#### [ASSIGNMENT]
Starting with the first line of the rows below, return each line unchanged, and stop after the line that contains "brännare och tjocklekar upp till 100mm. Med".

#### [EXERCISE INPUTS]
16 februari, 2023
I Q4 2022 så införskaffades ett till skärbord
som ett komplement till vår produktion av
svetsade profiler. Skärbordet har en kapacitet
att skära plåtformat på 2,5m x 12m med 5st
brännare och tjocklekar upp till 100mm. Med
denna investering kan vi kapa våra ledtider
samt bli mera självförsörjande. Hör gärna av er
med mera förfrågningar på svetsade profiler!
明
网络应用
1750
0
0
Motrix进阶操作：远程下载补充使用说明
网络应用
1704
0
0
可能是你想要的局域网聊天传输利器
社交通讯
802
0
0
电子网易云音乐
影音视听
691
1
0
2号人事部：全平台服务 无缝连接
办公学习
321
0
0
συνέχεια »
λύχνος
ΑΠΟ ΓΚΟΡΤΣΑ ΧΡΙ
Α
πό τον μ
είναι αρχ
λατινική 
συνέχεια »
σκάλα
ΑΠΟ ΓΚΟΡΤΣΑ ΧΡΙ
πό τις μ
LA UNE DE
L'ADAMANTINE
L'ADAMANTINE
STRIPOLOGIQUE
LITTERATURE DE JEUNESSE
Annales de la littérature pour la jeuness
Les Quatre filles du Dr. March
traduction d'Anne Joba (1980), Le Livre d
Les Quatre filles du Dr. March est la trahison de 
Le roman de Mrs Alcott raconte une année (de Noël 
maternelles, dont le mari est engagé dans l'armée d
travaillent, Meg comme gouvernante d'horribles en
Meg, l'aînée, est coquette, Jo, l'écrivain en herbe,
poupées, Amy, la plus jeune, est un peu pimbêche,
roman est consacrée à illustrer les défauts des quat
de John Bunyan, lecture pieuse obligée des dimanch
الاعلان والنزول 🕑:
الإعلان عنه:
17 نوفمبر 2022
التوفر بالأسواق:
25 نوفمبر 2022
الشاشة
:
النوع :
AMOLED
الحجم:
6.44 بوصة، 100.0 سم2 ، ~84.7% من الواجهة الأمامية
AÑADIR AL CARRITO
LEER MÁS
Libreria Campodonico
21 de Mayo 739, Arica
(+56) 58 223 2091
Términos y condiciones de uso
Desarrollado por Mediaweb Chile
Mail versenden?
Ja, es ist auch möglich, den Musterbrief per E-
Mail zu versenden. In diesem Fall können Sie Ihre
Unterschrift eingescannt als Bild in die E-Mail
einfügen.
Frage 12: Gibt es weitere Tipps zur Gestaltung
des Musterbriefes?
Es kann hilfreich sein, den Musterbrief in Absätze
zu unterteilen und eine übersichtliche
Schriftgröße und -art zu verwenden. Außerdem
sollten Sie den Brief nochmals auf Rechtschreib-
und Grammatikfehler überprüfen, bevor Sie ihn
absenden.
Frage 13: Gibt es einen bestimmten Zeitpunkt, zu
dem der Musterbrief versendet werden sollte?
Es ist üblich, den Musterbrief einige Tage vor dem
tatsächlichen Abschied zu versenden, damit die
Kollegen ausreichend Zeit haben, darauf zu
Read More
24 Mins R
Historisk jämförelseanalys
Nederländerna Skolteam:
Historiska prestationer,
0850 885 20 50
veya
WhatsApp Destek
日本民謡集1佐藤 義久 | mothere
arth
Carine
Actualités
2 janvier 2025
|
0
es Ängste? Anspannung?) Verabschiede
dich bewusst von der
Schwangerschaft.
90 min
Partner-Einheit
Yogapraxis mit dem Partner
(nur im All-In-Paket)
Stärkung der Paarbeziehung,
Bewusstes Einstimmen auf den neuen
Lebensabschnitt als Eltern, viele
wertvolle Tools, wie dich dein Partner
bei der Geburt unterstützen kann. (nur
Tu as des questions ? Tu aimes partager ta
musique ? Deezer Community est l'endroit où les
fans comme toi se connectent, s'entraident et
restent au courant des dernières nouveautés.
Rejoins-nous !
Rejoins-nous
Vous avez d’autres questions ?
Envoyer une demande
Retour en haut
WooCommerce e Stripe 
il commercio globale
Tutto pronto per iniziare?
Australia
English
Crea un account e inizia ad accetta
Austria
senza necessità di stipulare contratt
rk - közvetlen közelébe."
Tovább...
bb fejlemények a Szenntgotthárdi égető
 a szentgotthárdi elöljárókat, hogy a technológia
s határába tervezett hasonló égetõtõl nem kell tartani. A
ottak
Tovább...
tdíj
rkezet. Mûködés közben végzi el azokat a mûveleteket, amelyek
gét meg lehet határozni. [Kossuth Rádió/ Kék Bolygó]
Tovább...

#### [REPLY TO THE EXERCISE]
16 februari, 2023
I Q4 2022 så införskaffades ett till skärbord
som ett komplement till vår produktion av
svetsade profiler. Skärbordet har en kapacitet
att skära plåtformat på 2,5m x 12m med 5st
brännare och tjocklekar upp till 100mm. Med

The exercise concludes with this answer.